Inflation – What’s the story?

Inflation it seems is a rather delicate subject in the UK and wider global economies. Rising inflation always seems to be portrayed as a negative thing in the mainstream media, who recollect on days gone by when inflation rose above 10% and thousands of people experienced negative equity in their homes in the late 70s and early 90s. Rising inflation = panic!

Yet, as with many things, the trepidation over rising inflation appears to be something driven by media outlets in order to sell their ‘news’ by citing extremely rare extremities of the past. When we break down the statistics, although the threat of high inflation can be devastating, it is ultimately an extremely rare occurrence. In fact, since 1860, inflation in the UK has only climbed above 10% on 4 occasions. That’s 4 times in 157 years, or once every 39.25 years on average. Yet we are led to believe that rising inflation is a disaster for UK consumers, that everything will become more expensive and we won’t be able to afford anything anymore. This is simply nonsense.

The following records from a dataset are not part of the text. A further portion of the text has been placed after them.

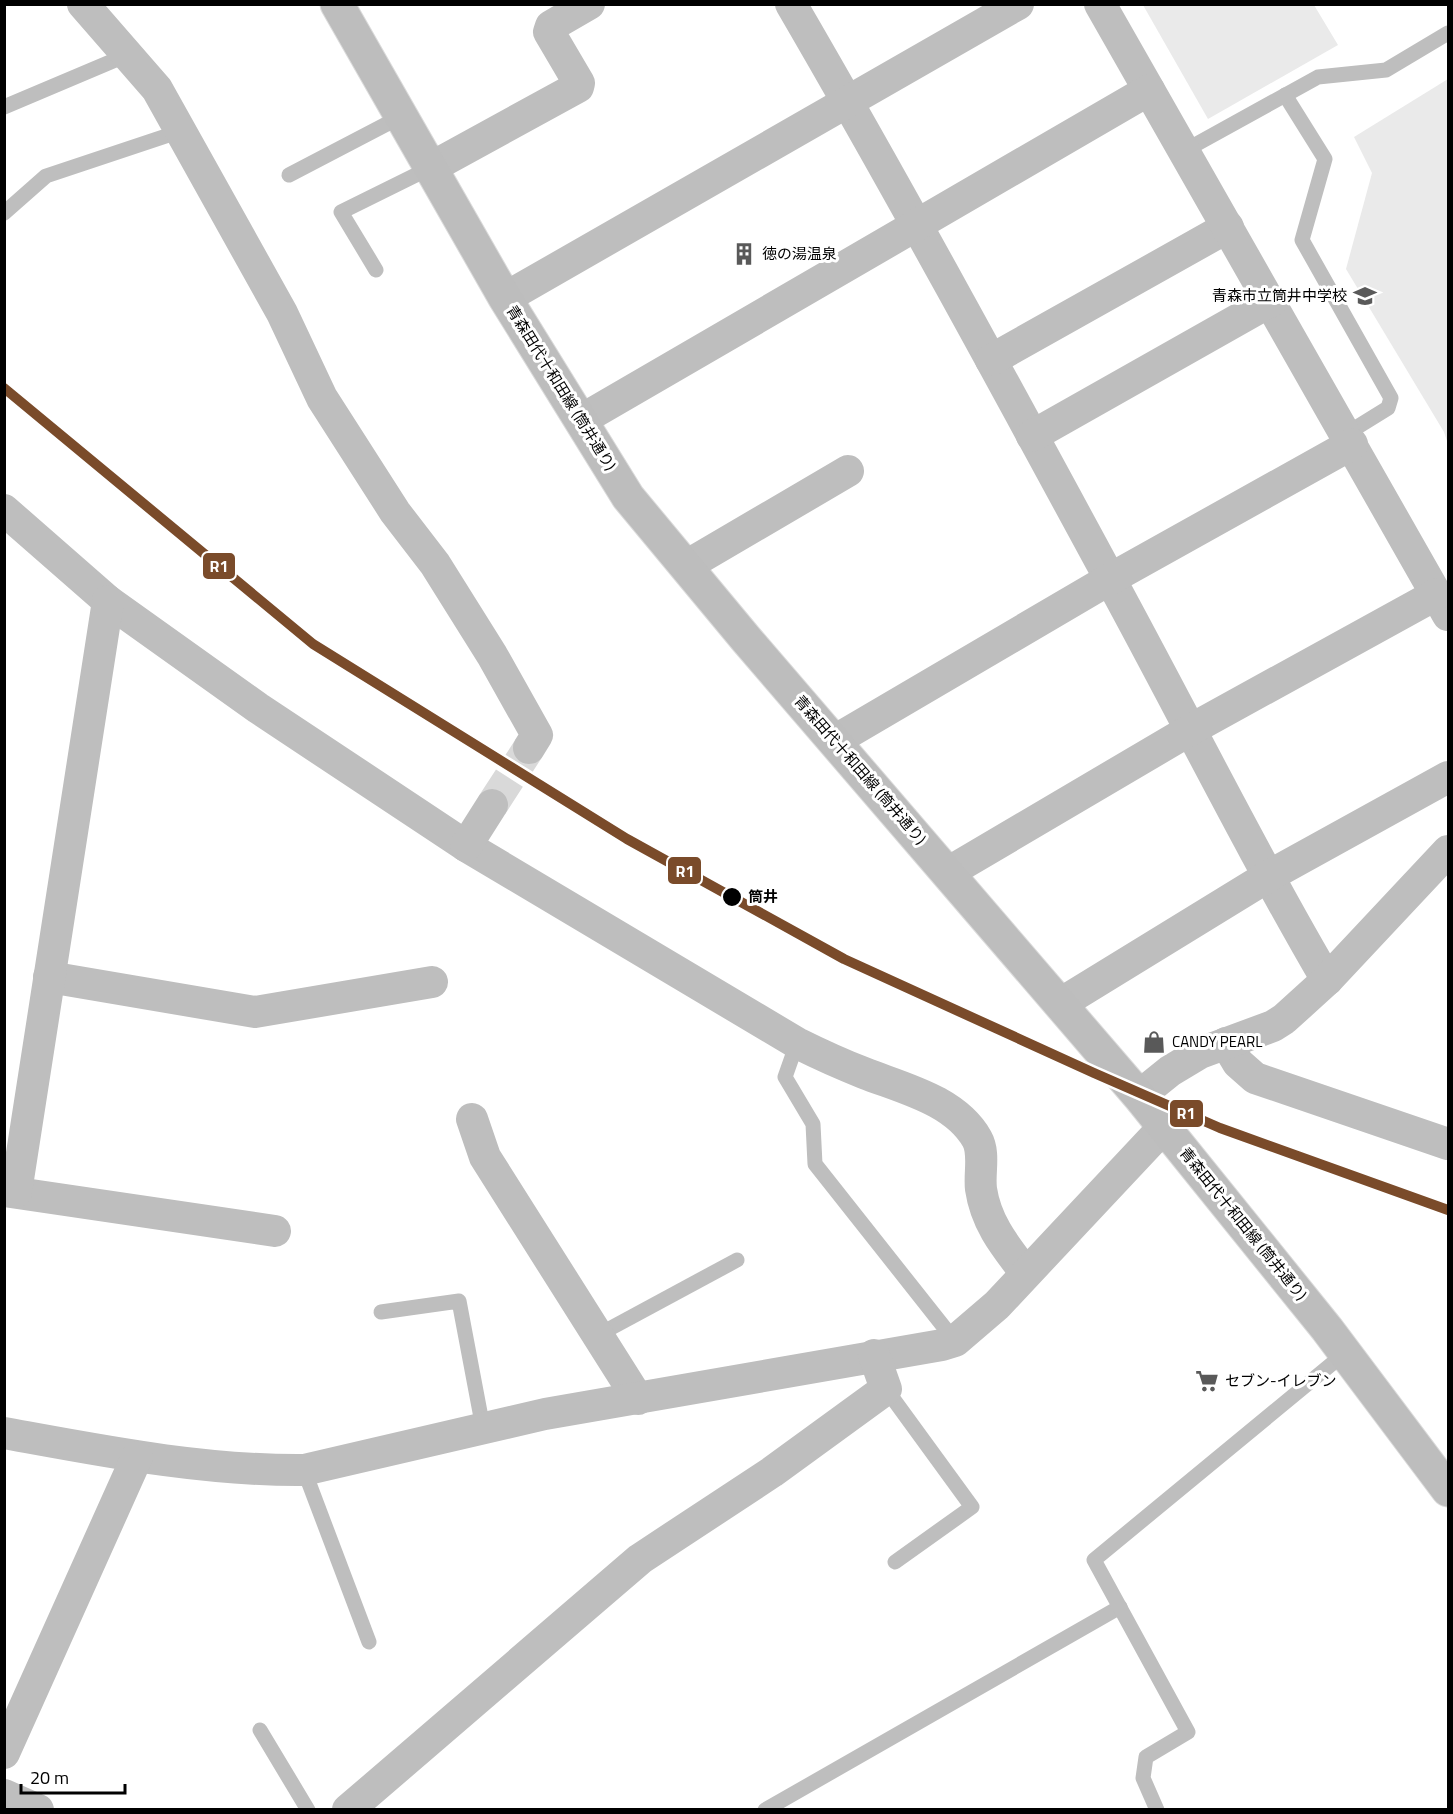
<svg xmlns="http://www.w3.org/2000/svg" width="1453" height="1814" font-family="'Titillium Web','Noto Sans JP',sans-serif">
<rect width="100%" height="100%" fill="#fff"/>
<g fill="#eaeaea">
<path d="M 1143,5 L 1314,5 L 1338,45 L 1208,119 Z"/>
<path d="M 1448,79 L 1448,444 L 1444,432 L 1346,269 L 1372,173 L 1354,137 Z"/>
</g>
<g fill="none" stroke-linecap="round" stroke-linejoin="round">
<path stroke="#d9d9d9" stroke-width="32" stroke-dasharray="32 16" stroke-linecap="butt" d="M 492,805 L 529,748"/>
<g stroke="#dbdbdb" stroke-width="35">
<path id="primary" d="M 337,4 L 505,298 L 628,497 L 746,639 L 1139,1096 L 1327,1329 L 1448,1490"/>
</g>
<g stroke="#bebebe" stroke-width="15">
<path d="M 1285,95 L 1325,159 L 1302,240 L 1391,398 L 1388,408 L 1346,434"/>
<path d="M 4,107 L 127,55"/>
<path d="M 1184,151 L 1318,77 L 1386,70 L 1448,33"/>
<path d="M 289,175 L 402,116"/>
<path d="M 4,213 L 46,176 L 181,131"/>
<path d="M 376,270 L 341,212 L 432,167"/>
<path d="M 797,1043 L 785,1077 L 813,1124 L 815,1164 L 955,1341"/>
<path d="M 381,1312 L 459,1301 L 483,1428"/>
<path d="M 598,1335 L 737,1260"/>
<path d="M 886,1389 L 972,1507 L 895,1562"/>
<path d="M 304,1470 L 369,1642"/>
<path d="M 260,1730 L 308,1810"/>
<path d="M 765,1810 L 1120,1607"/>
<path d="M 1157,1810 L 1143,1778 L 1146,1757 L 1188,1732 L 1094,1560 L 1345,1353"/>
</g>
<g stroke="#bebebe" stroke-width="32">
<path d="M 83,4 L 157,89 L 282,313 L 322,398 L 395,512 L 435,564 L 492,655 L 537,735 L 529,748"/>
<path d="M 791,4 C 901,193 1005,385 1109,577 C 1182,711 1250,848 1327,980"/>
<path d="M 1100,4 L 1149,90"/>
<path d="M 432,167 L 578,87 L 579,83 L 549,32 L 551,26 L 589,4"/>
<path d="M 505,298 L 1018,4"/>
<path d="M 991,360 L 1228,227"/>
<path d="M 581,420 L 1149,90 L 1448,615"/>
<path d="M 1032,436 L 1271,301"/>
<path d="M 4,510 L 108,601 L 258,708 L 466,846 L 797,1043 C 819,1054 841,1064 864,1073 C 902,1088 955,1100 977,1139 C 985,1153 979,1173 981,1189 C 986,1223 1005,1246 1025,1272"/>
<path d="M 686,566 L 848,471"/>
<path d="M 834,741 L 1110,579 L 1352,444"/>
<path d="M 466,846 L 492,805"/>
<path d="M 949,872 L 1190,730 L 1437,594"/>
<path d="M 49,977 L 255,1012 L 432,982"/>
<path d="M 1060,1004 L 1267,877 L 1448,777"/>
<path d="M 1226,1043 L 1238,1063 L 1255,1078 L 1448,1144"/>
<path d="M 1139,1096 L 1170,1071 L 1200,1053 L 1273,1026 L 1284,1019 L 1327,980 L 1448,851"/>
<path d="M 472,1119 L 485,1157 L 638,1399"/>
<path d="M 4,1191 L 275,1231"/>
<path d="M 16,1192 L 108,601"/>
<path d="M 4,1433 C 103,1451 203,1471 304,1470 L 545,1414 L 942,1345 L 955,1341 L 997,1305 L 1164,1127"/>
<path d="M 4,1753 L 137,1457"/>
<path d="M 4,1795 L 38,1810"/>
<path d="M 348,1810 L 640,1559 L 772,1472 L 886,1389 L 874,1355"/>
</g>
<use href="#primary" stroke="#bdbdbd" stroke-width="33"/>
<g stroke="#fff" stroke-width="15">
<path id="rail-1" d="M 4,388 L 313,644 L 627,839 L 844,959 L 1094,1073 L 1220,1128 L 1448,1210"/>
</g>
<use href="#rail-1" stroke="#7a4b2a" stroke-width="10"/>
</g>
<defs>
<g id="building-bare" transform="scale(1.8)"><path d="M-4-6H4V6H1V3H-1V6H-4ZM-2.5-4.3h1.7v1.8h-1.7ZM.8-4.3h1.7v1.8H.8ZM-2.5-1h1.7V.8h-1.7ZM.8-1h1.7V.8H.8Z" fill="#595959" stroke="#fff" stroke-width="2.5" paint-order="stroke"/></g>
<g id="school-bare" transform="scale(1.8)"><path d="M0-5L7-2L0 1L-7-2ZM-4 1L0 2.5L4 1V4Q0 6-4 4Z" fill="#595959" stroke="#fff" stroke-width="2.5" paint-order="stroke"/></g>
<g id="shop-bare" transform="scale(1.8)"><path d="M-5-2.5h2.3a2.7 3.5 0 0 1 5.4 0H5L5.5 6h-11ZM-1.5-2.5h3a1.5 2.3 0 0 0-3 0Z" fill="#595959" stroke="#fff" stroke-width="2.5" paint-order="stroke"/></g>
<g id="supermarket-bare" transform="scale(1.8)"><path d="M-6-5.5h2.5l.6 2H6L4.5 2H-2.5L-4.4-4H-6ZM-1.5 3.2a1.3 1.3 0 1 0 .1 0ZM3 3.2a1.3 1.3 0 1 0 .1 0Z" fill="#595959" stroke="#fff" stroke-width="2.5" paint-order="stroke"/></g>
</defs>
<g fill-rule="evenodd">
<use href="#building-bare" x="744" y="254"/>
<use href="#school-bare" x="1365" y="296"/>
<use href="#shop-bare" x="1154" y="1042"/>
<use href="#supermarket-bare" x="1207" y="1381"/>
</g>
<circle fill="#000" stroke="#fff" stroke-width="2" cx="732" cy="897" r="10"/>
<g text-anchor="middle" stroke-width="6" stroke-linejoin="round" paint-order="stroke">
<g font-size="15" fill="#000" stroke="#fff" text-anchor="start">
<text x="762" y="259">徳の湯温泉</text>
<text x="1347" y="301" text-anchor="end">青森市立筒井中学校</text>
<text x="1172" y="1047">CANDY PEARL</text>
<text x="1225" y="1386">セブン-イレブン</text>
</g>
<g font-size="15" fill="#000" stroke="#fff">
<text transform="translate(561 388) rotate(58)" y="5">青森田代十和田線 (筒井通り)</text>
<text transform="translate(860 770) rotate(49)" y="5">青森田代十和田線 (筒井通り)</text>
<text transform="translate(1243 1224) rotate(51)" y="5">青森田代十和田線 (筒井通り)</text>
</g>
<g font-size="15" font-weight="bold" fill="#000" stroke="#fff" text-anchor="start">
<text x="748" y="902">筒井</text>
</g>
</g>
<g stroke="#fff" stroke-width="2">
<rect x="202" y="552" width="34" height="28" rx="6" fill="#7a4b2a"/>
<rect x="667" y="856" width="35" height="29" rx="6" fill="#7a4b2a"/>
<rect x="1169" y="1099" width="35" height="29" rx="6" fill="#7a4b2a"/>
</g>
<g font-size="16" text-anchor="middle" font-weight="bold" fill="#fff">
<text x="219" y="572">R1</text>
<text x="685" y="877">R1</text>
<text x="1186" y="1119">R1</text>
</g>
<rect width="1453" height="1814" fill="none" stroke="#000000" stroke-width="12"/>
<path d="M21 1784v9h104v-9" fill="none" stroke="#000000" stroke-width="3"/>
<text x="30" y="1784" font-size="18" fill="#000000" stroke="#ffffff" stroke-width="4.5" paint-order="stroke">20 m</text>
</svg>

Rising inflation, in general, is a result of a country’s economy expanding. People buy more things, the demand for things increases, demand outweighs supply because of people buying more things, and things become more expensive as a result. Economic cycles suggest that inflation is simply the result of a recovering economy.

If we look at this in a little more detail, it really does become rather simple. Let’s say a country’s economy is booming; consumers have money to spend and they are more than happy to spend it because the good times are here and they’re here to stay. Consumer products are readily available, businesses are earning more because people are spending more, therefore employees are paid more, higher pay leads to higher spending and the cycle goes on. Eventually however, the economy reaches breaking point because too many people have taken advantage of the good times, debt is high, as are interest rates due to the willingness to spend, there’s too much money in circulation and the economy simply can’t handle the level of activity. Suddenly, it all comes crashing down. This part of the cycle is aptly named a crash.

The crash hits, and consumers are hit hard. They can no longer sustain their previous level of spending and have to cut back in order to pay off those credit card and loans, which seemed like such a great idea at the time. People spend less money and businesses have manufactured products that nobody has any appetite for anymore. Supply vastly outweighs demand and companies go out of business because nobody can afford to buy their products. There is less money in circulation and the threat of deflation looms. Deflation is the opposite of inflation, where the cost of goods falls instead of rising. Consumers don’t want to buy things because they know it will be cheaper tomorrow and it becomes a self-perpetuating problem that eventually leads to a depression. To tackle this threat, the government generates more money into the economy through Quantitative Easing, as after the economic crash in 2008. By doing this, the government aims to stimulate the flow of money through the economy, to increase the appetite once more of businesses to make products and consumers to buy them.

As this point, we reach the next stage in the cycle; recovery. During the recovery stage, the flow of money around the economy begins to pick up once more. Interest rates and inflation are low, encouraging people to utilise credit and loans at low cost in order to stimulate the purchase and sale of goods. Business begins to pick up, companies start to make money again and become more willing to recycle their turnover into making new and better products. It becomes easy for consumers to purchase high-ticket items such as cars and properties due to the low cost of finance and mortgages and the general flow of money picks up again. However, as the economy recovers, there is still too much money around that isn’t being put to good use. After a crash, people stop spending the money that was previously available during a booming economy. The propensity becomes to save rather than spend. After being bitten by the crash, their guard is up. This leads to a lack of money in circulation but a surplus of money that isn’t being put to good use for the economy, i.e. sitting in a bank account during a time in which interest rates are low.

It is at this point at which inflation comes into play once more. This comes about as a result of too much money simply sitting in the economy. Just like the price of a product is driven by supply and demand, the same is true for the value of money. When there is too much money in the economy that isn’t being spent, yet there isn’t really a demand for it because people can simply borrow money cheaply to buy things, the value of that money ultimately falls; too much supply – not enough demand. This leads to inflation because, while there is enough buying and selling to increase the demand and therefore the price of goods, there remains too much stagnant money in the economy for the value of money to increase alongside the value of products and services. In addition to continuously low interest rates, used to stimulate the economy following the crash, it gives the impression that things are more expensive and the panic ensues that we won’t be able to afford stuff anymore because of big bad inflation.

Rising rates of inflation, although portrayed negatively, is simply the result of a recovering and expanding economy. We’re currently in the recovery stage of our economic cycle, which is broadly why inflation is on the rise. Why don’t we just embrace it for what it is. Maybe you’ll eventually start seeing a better return on your cash savings.

Ultimately, the Bank of England’s target for inflation in a stable economy is 2%; there really is no need to panic that it has risen to 3%!